Currently, it is conducted on 1 A10 to test and compare the TTFT latency and verify the feasibility of inter-node disaggregated designs. To fairly compare the total throughput of non-disaggregated and disaggregated designs, we need to conduct experiments under specific prefill/decode workloads to utilize the prefill node fully. However, we have not found a good way to conduct a fair comparison of 2 non-disaggregated instances and 1 prefill + 1 decode without OOM. According to the author of PR 8498,

"for disagg prefill it will have lower throughput compared to chunked prefill if the prefill workload / decode workload doesn’t match # of prefill GPUs / # of decode GPUs. In my current implementation, the # of prefill GPU / # of decode GPU is 1:1, but the prefill workload / decode workload is typically a really small number (roughly 0.1 IIRC)."

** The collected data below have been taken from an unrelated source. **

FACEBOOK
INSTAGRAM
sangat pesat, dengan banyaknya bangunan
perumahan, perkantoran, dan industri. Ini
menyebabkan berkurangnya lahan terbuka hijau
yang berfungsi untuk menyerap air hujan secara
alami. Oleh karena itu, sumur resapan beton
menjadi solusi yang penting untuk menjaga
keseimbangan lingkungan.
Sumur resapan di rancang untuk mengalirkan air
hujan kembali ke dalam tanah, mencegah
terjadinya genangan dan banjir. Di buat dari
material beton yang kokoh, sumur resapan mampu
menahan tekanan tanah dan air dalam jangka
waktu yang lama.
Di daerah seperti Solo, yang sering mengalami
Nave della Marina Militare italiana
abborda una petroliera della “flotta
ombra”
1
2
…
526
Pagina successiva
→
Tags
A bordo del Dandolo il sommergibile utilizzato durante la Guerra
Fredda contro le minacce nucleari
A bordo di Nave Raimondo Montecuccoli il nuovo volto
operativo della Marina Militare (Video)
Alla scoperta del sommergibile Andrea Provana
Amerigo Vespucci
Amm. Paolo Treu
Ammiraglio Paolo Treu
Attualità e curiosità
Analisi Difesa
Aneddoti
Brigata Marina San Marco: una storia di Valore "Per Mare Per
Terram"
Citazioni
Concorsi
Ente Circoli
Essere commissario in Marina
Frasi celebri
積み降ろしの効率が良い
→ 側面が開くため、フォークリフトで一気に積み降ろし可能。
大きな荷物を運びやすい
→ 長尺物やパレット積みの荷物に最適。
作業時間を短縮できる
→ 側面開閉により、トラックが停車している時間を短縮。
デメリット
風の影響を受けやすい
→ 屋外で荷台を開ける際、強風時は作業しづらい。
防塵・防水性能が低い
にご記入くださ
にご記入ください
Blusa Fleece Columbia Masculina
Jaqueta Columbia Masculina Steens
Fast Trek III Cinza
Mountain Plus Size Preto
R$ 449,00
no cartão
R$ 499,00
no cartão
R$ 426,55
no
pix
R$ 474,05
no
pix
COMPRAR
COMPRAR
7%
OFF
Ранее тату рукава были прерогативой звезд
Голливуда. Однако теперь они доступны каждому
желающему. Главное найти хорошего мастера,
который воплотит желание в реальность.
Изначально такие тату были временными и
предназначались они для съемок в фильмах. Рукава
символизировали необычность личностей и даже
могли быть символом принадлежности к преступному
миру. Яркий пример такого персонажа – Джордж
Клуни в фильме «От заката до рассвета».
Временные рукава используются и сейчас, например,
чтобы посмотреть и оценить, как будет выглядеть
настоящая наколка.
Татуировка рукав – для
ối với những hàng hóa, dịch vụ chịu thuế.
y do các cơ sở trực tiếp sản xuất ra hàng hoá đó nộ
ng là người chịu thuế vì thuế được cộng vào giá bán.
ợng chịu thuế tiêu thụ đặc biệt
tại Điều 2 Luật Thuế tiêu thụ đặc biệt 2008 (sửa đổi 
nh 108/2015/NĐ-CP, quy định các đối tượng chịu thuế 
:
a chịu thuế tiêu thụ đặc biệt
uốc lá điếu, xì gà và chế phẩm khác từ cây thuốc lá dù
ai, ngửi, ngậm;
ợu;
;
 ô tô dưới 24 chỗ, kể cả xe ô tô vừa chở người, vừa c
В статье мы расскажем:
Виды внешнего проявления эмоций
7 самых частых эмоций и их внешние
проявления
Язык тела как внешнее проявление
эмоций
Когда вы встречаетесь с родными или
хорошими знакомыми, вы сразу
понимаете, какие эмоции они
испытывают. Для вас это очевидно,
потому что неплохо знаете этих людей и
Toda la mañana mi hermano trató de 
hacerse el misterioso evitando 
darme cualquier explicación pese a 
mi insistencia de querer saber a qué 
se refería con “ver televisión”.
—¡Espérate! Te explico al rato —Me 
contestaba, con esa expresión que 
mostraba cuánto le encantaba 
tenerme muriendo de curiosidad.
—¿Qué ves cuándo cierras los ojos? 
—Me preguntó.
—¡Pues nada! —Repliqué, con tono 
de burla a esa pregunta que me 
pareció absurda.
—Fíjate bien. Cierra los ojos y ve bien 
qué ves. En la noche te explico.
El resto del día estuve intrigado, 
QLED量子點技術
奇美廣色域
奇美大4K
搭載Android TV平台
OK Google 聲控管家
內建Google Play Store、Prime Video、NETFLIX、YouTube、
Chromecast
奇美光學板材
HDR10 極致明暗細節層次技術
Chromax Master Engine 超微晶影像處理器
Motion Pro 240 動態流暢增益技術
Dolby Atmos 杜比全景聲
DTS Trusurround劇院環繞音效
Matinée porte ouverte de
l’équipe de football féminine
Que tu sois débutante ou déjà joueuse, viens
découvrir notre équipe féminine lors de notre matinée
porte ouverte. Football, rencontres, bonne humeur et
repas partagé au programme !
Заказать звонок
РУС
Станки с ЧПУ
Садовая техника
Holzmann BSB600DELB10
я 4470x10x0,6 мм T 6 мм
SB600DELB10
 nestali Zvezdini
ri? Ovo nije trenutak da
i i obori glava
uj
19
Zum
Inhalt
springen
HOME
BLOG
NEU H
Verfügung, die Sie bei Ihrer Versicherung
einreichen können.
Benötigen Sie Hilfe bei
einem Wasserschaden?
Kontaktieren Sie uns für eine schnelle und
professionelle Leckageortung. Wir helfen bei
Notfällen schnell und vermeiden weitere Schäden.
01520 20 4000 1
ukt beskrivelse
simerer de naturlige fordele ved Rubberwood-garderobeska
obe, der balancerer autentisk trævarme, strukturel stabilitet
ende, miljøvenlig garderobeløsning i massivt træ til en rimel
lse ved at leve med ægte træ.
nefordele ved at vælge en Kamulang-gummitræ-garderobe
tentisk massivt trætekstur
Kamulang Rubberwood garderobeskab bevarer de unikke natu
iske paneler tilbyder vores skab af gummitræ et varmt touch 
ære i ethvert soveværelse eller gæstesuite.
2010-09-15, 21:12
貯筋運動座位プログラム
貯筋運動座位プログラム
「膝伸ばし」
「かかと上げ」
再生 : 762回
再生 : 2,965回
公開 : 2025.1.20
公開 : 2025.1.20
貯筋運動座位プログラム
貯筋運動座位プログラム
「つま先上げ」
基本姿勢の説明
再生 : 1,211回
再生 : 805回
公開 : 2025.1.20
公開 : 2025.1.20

After we solve the TP problem, we will conduct a series of experiments with different GPU ratios. If you are interested, you can also join vllm's slack channel about prefill disaggregation to get the latest updates.

Edenzzzz commented 4 days ago

Are there benchmark comparisons against NCCL?

ShangmingCai commented 4 days ago

Are there benchmark comparisons against NCCL?

We are unable to obtain inter-node disaggregated results with NCCL based on PR 8498 currently due to its parallel_state initialization process of disagg_group in conflict with vllm's process_group. This could be fixed with the help of PR 10072, which has already been merged. More results will be provided once we finish the integration of mooncake_transfer_engine with PR 10502.